Get Your Own Studio Website!

Wouldn’t you love to just be able to send potential students to a website to review your policy instead of having to send it to them via postal mail? I know this has saved me all kinds of time and extra costs associated with having to mail out studio information to everyone who calls. If you don’t already have one, now is the time to get your own studio website – and it’s a lot easier than you think!

First, let me fill you in on some of the terminology you should know:

URL: Uniform Resource Locator – this is what you type into address bar to get to a specific site.

Domain Name: This is how you purchase your own URL. You are buying the exclusive right to a specific address. These are relatively inexpensive – usually under $15/year, but you can often get one included for free in a hosting (see below) package.

Web Server: A central computer where all your website files are stored so that they can be accessed by Internet users around the world.

Hosting: You could think of this as “renting.” You are renting space on someone’s server to store all your website files. (Of the three hosting companies I’ve used for different sites, so far my favorite is Bluehost. Their prices are competitive – $6.95/mo – and the capabilities you get are quite extensive.)

There is all kinds of additional information you can learn once you delve more into the web design world, but that should be enough to get you started. Now, for the good stuff!

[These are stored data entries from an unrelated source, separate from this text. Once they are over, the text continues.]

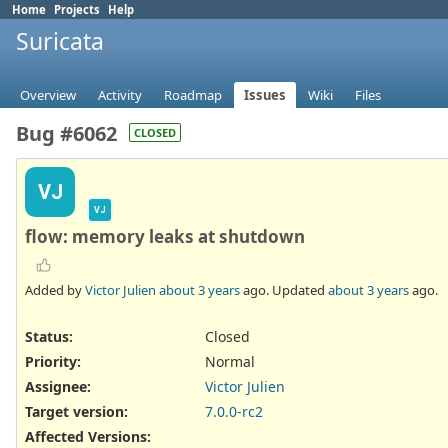
Home
Projects
Help
Suricata
Overview
Activity
Roadmap
Issues
Wiki
Files
Bug #6062
CLOSED
VJ
VJ
flow: memory leaks at shutdown
Added by
Victor Julien
about 3 years
ago. Updated
about 3 years
ago.
Status:
Closed
Priority:
Normal
Assignee:
Victor Julien
Target version:
7.0.0-rc2
Affected Versions
:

If you haven’t seen it yet, check out this site! It looks absolutely wonderful. Designed especially for music teachers, you can set up your own studio website from a pre-designed template. They even have a way to include a blog on your site! The price is super – $79.95 for a year. The same amount you’d end up paying just for a hosting package.

If you are serious about learning web design, Dreamweaver is the best software out there (of course I am a little biased since that’s what I use – but I sure love it!). I’m currently a couple versions behind – I’m using version 4.0, but it still works for me. Be sure to get the academic version which is the same as the full version, but is sold at a reduced price to educators.

Dreamweaver is a more complex software program, so I opted to take a class to learn how to use it. However, I didn’t want to take a whole semester-long class in order to learn the ropes. So, I was able to track down ExecuTrain on-line. Thankfully there was a local ExecuTrain office for me to check into. Since they primarily cater to large corporations with their classes, I was able to get a reduced rate as a small business owner. I cannot say enough good things about the classes I have taken from them. In two days, I learned enough about Dreamweaver to build my studio website. The instructors were all very knowledgeable, excellent at teaching and very personable. Plus, they offer on-going support once you’ve taken a class and you can audit the same class for free anytime it’s held in the future. I highly recommend them to those wanting to learn a lot in a short amount of time!

I know there are a number of other website package deals available on the Internet, but these are the two best options that I’ve seen. (I’m going to check out one other specific option and post on that in the future once I see how well it works.) A website says a lot about a business to the public and it is so important for us music teachers to project a professional image. Lots of people will see your site, so I encourage you to take the time to make sure that it looks professional!